Macau, China, 26 jun (Lusa) - O primeiro Plano Quinquenal de Macau (2016-2020) afirma que o papel da cidade como ponte entre a China e a lusofonia, definido por Pequim em 2003, entrará numa "nova etapa", mas persistem dúvidas sobre a eficácia desta missão.
Especialistas ouvidos pela Lusa questionam o peso da intervenção de Macau, por exemplo, nas relações económicas mais importantes entre a China e os países da lusofonia.
"O Brasil nunca irá discutir a Macau os problemas da construção aeronáutica espacial, parece-me evidente. E Angola nunca virá a Macau discutir a exportação de petróleo", ilustra o economista José Isacc Duarte, residente em Macau.
Também Émilie Tran, investigadora da Universidade de São José (de Macau) e autora de um estudo sobre a importância dos seminários organizados pelo Fórum Macau como instrumento diplomático da China, alerta que, apesar de "muito ter acontecido" entre a China e os países lusófonos como grupo, "muito mais tem acontecido ao nível bilateral" com os grandes parceiros. É o caso do Brasil, "para quem o Fórum não é assim tão importante e que lida diretamente com Pequim", afirma.
Foi em 2003 que Pequim definiu Macau como plataforma entre a China e os países lusófonos e criou o Fórum Macau.
Também o Instituto de Promoção do Comércio e do Investimento de Macau (IPIM) se debruça sobre as relações com os países de língua portuguesa e irá criar este ano um "departamento específico" dedicado a este fim.
Por outro lado, foi criada recentemente a Comissão para o Desenvolvimento da Plataforma de Serviços para a Cooperação Comercial entre a China e os Países de Língua Portuguesa, presidida pelo chefe do Governo de Macau, cuja secretaria-geral está a cargo do IPIM.
Segundo o Plano Quinquenal, em consulta pública até esta semana, a comissão "tem como missão estudar e elaborar as medidas e as políticas necessárias à promoção da construção desta plataforma".
O IPIM salientou, numa resposta escrita à Lusa, que a comissão "vai conduzir investigação relacionada com a política da Plataforma e intensificar a formação e trocas culturais e comércio entre a China e os países de língua portuguesa, além de disponibilizar assistência e serviços de consultadoria às partes envolvidas em tradução/interpretação e noutras matérias relacionadas com língua, finanças, assuntos legais e gestão".

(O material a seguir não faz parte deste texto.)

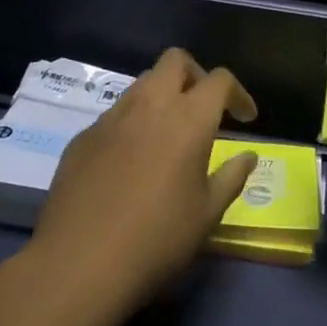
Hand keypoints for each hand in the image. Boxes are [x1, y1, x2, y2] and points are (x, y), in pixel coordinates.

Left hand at [30, 50, 257, 309]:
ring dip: (162, 96)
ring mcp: (111, 118)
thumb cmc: (157, 240)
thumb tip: (248, 156)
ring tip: (168, 134)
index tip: (245, 118)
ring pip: (142, 83)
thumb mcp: (207, 214)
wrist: (78, 264)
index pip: (219, 80)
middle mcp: (149, 105)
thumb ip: (232, 177)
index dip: (237, 93)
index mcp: (188, 118)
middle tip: (204, 109)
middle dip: (196, 75)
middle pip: (175, 61)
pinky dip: (132, 124)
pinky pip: (115, 115)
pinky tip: (130, 163)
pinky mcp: (83, 137)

A comissão, defende o IPIM, vai permitir a Macau "utilizar plenamente as suas vantagens especiais, impulsionando o seu papel como plataforma e desenvolvendo uma forte colaboração entre a China e os países de língua portuguesa".

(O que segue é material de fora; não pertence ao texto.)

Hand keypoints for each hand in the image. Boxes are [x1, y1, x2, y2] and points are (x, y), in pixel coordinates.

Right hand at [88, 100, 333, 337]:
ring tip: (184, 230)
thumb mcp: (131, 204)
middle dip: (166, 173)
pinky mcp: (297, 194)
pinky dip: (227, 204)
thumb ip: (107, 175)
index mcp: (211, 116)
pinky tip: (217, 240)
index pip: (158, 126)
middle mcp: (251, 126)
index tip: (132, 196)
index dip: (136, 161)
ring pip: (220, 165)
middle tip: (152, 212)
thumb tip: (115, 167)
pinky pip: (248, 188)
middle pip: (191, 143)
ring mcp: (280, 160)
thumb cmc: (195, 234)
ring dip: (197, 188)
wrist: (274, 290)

"O Fórum foi criado em 2003. Ao fim de 13 anos de atividade o chefe do Executivo cria uma comissão presidida por ele próprio para definir qual é a atividade a desenvolver. É preciso dizer mais", questiona José Isacc Duarte.
O economista considera que a ideia de Macau fazer esta intermediação "tem muito interesse e em potência tem toda a lógica", no entanto, "na prática", tem "dificuldade em ganhar tração".
"As relações da China com os países de língua portuguesa têm crescido, sim, mas não são tão centrais, digamos, como as com o G7 e outras organizações multilaterais", contextualiza, por seu turno, Émilie Tran.
Para a investigadora, o Fórum Macau tem conseguido "conquistar os corações" dos participantes dos países lusófonos através seus seminários, contribuindo para promover uma imagem positiva sobre a China, mas tal não significa que "já não haja dúvidas ou suspeitas sobre as verdadeiras intenções da China".
A agência Lusa contactou o Fórum Macau para a realização de uma entrevista, mas tal não foi possível.
As trocas comerciais entre a China e os países de língua portuguesa têm vindo a cair: em 2015, desceram 25,73%, atingindo 98,47 mil milhões de dólares, a primeira queda desde 2009. Os dados mais recentes deste ano apontam para uma queda de 23,03% no primeiro trimestre do ano, face ao período homólogo de 2015.